The walls that have been built between people and people groups hinder effective evangelism. A brother offended is harder to be won than a strong city; and their contentions are like the bar of a castle. (Proverbs 18:19)

For example, many Europeans who first presented the gospel to the Native Americans were, for the most part, poor representatives of Jesus Christ. How the gospel is first presented to a people group has an effect on those people for generations. The gospel has been preached to Native Americans for over 500 years and it has been reported only 10% profess to be Christians with a much lower percentage believed to be born again believers. This raises the question, "Why have so many Native Americans resisted the gospel? One common answer from the Indians themselves is, "Because it is the white man's religion." They have been offended by the white man and his religious ways. There were numerous injustices committed against the Indians in the name of God, The Sand Creek Massacre presented here was led by a former Methodist minister who said, "I have come to kill Indians and believe it is right and honorable to use any means under God's heaven to kill Indians." He advocated the killing and scalping of all Indians, even infants. Sometimes Indians were tortured, even killed, if they did not accept Christ and conform to the white man's religion and culture.

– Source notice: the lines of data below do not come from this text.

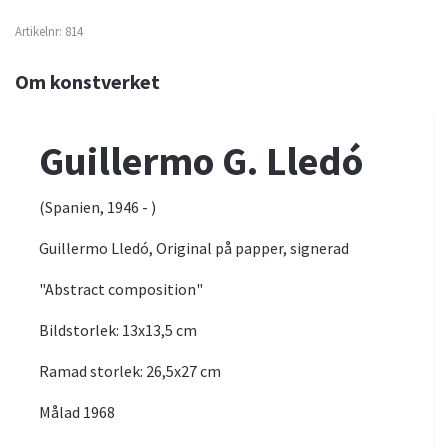
Artikelnr:
814
Om konstverket
Guillermo G. Lledó
(Spanien, 1946 - )
Guillermo Lledó, Original på papper, signerad
"Abstract composition"
Bildstorlek: 13x13,5 cm
Ramad storlek: 26,5x27 cm
Målad 1968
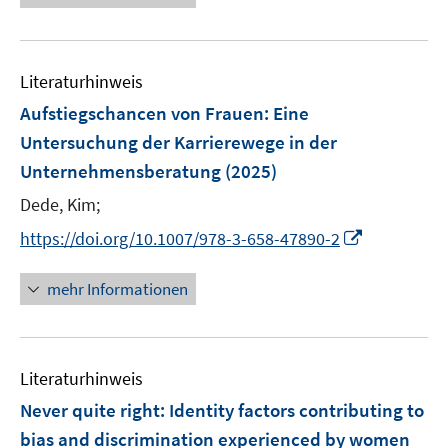
u
e
n
m
m
e
u
e
F
F
m
e
n
e
e
F
Literaturhinweis
m
n
n
e
F
Aufstiegschancen von Frauen
:
Eine
s
s
n
e
t
t
Untersuchung der Karrierewege in der
s
n
e
e
Unternehmensberatung
t
(2025)
s
r
r
e
t
Dede, Kim;
ö
ö
r
e
I
f
f
https://doi.org/10.1007/978-3-658-47890-2
ö
r
n
f
f
f
ö
n
n
n
mehr Informationen
f
f
e
e
e
n
f
u
n
n
e
n
e
n
e
Literaturhinweis
m
n
F
Never quite right: Identity factors contributing to
e
bias and discrimination experienced by women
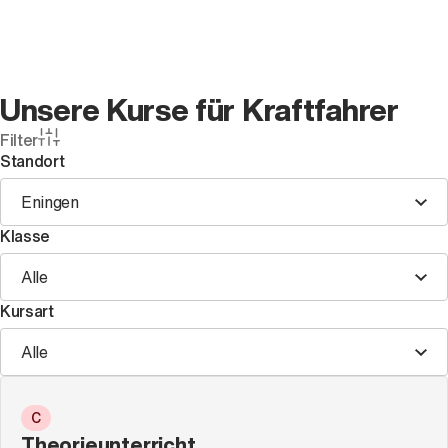
Unsere Kurse für Kraftfahrer
Filter
Standort
Eningen
Klasse
Alle
Kursart
Alle
C
Theorieunterricht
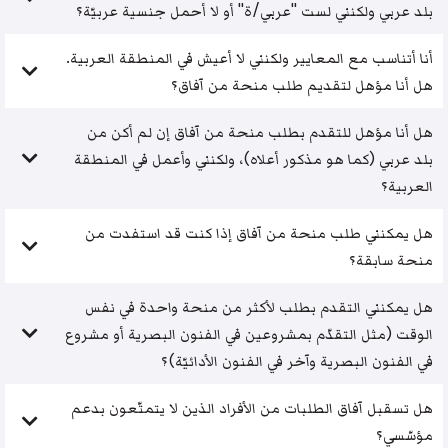
بلد عربي ولكنني لست "عربي/ة" أو لا أحمل جنسية عربيّة؟
أنا أتناسب مع المعايير ولكنني لا أعيش في المنطقة العربية.
هل أنا مؤهل لتقديم طلب منحة من آفاق؟
هل أنا مؤهل للتقدم بطلب منحة من آفاق إن لم أكن من
بلد عربي (كما هو مذكور أعلاه)، ولكنني وأعمل في المنطقة
العربية؟
هل يمكنني طلب منحة من آفاق إذا كنت قد استفدت من
منحة سابقة؟
هل يمكنني التقدم بطلب لأكثر من منحة واحدة في نفس
الوقت (مثل التقدّم بمشروعين في الفنون البصرية أو مشروع
في الفنون البصرية وآخر في الفنون الأدائيّة)؟
هل تسقبل آفاق الطلبات من الأفراد الذين لا يتمتّعون بدعم
مؤسّسي؟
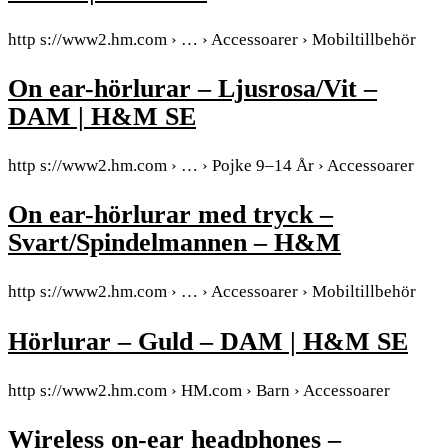
http s://www2.hm.com › … › Accessoarer › Mobiltillbehör
On ear-hörlurar – Ljusrosa/Vit –
DAM | H&M SE
http s://www2.hm.com › … › Pojke 9–14 År › Accessoarer
On ear-hörlurar med tryck –
Svart/Spindelmannen – H&M
http s://www2.hm.com › … › Accessoarer › Mobiltillbehör
Hörlurar – Guld – DAM | H&M SE
http s://www2.hm.com › HM.com › Barn › Accessoarer
Wireless on-ear headphones –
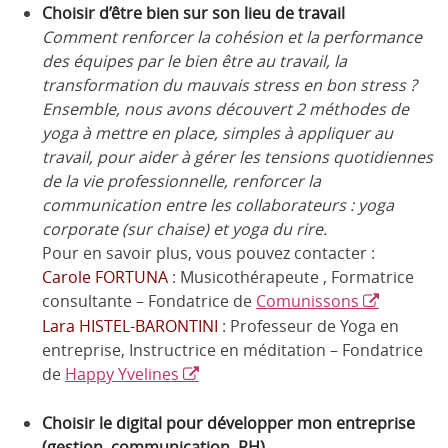
Choisir d’être bien sur son lieu de travail
Comment renforcer la cohésion et la performance
des équipes par le bien être au travail, la
transformation du mauvais stress en bon stress ?
Ensemble, nous avons découvert 2 méthodes de
yoga à mettre en place, simples à appliquer au
travail, pour aider à gérer les tensions quotidiennes
de la vie professionnelle, renforcer la
communication entre les collaborateurs : yoga
corporate (sur chaise) et yoga du rire.
Pour en savoir plus, vous pouvez contacter :
Carole FORTUNA
: Musicothérapeute , Formatrice
consultante – Fondatrice de
Comunissons
Lara HISTEL-BARONTINI
: Professeur de Yoga en
entreprise, Instructrice en méditation – Fondatrice
de
Happy Yvelines
Choisir le digital pour développer mon entreprise
(gestion, communication, RH)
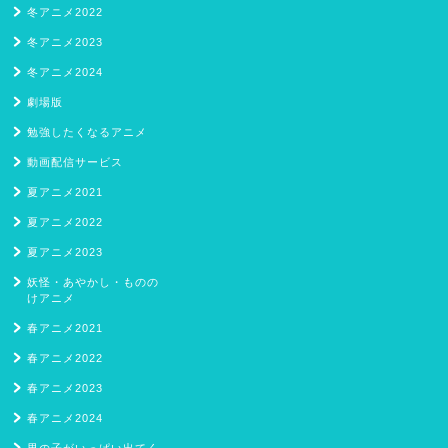
冬アニメ2022
冬アニメ2023
冬アニメ2024
劇場版
勉強したくなるアニメ
動画配信サービス
夏アニメ2021
夏アニメ2022
夏アニメ2023
妖怪・あやかし・ものの
けアニメ
春アニメ2021
春アニメ2022
春アニメ2023
春アニメ2024
男の子がいっぱい出てく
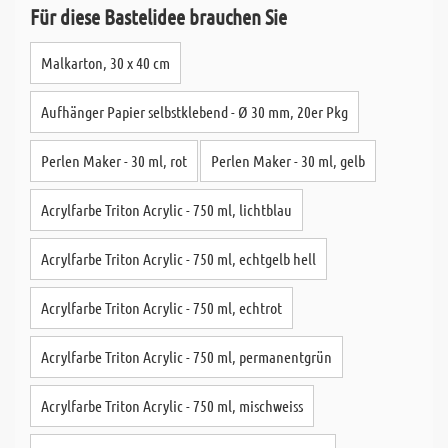
Für diese Bastelidee brauchen Sie
Malkarton, 30 x 40 cm
Aufhänger Papier selbstklebend - Ø 30 mm, 20er Pkg
Perlen Maker - 30 ml, rot
Perlen Maker - 30 ml, gelb
Acrylfarbe Triton Acrylic - 750 ml, lichtblau
Acrylfarbe Triton Acrylic - 750 ml, echtgelb hell
Acrylfarbe Triton Acrylic - 750 ml, echtrot
Acrylfarbe Triton Acrylic - 750 ml, permanentgrün
Acrylfarbe Triton Acrylic - 750 ml, mischweiss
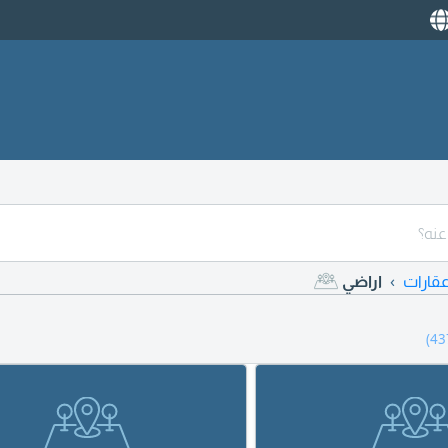
قارات
اراضي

Strongholds of the enemy have been established from past sins, unresolved guilt and wounds. God requires an account of what is past. (Ecclesiastes 3:14,15) God led the Reconciliation Coalition to hold a reconciliation ceremony in Denver, Colorado on Nov. 12, 1992 to acknowledge and repent of the injustices and atrocities committed against the Native Americans in Colorado. Representatives from the church, the City of Denver, the State of Colorado, and several Native American nations attended. A man from the Cheyenne nation said, "It was a man of God who so poorly represented Jesus Christ to the Indians, and it will take a man of God to undo that."

We began the meeting by standing in the gap as Nehemiah and Ezra did and asked God to forgive us and the sins of our forefathers where we have so poorly represented Jesus to the Native Americans in our merciless actions toward them. Then we asked the Native Americans for their forgiveness, particularly for the atrocities that were committed in Colorado. The Holy Spirit brought a witness to the power of reconciliation when a Kiowa brother got up on his own, went to the microphone and began to preach about Jesus Christ. He said God called him into full time ministry during the time of repentance.

The ministry of reconciliation is becoming powerfully effective on many of the reservations in California and Montana. There has been reconciliation and restored fellowship between Native Americans and whites, and also between tribes, that has promoted the healing of many wounds. ,We are commanded to love our neighbors as ourselves. Who is our neighbor? In Luke 10:29-37 Jesus gave the example of the Samaritan and the man from Jerusalem. The Jews and the Samaritans were divided in their cultural conflict. (John 4:9) God is looking for a people who will reveal Jesus to the world by our unity and our love for one another. If we are to see Native Americans reached with the gospel then we must first reach out to them in love and reconciliation of past hurts.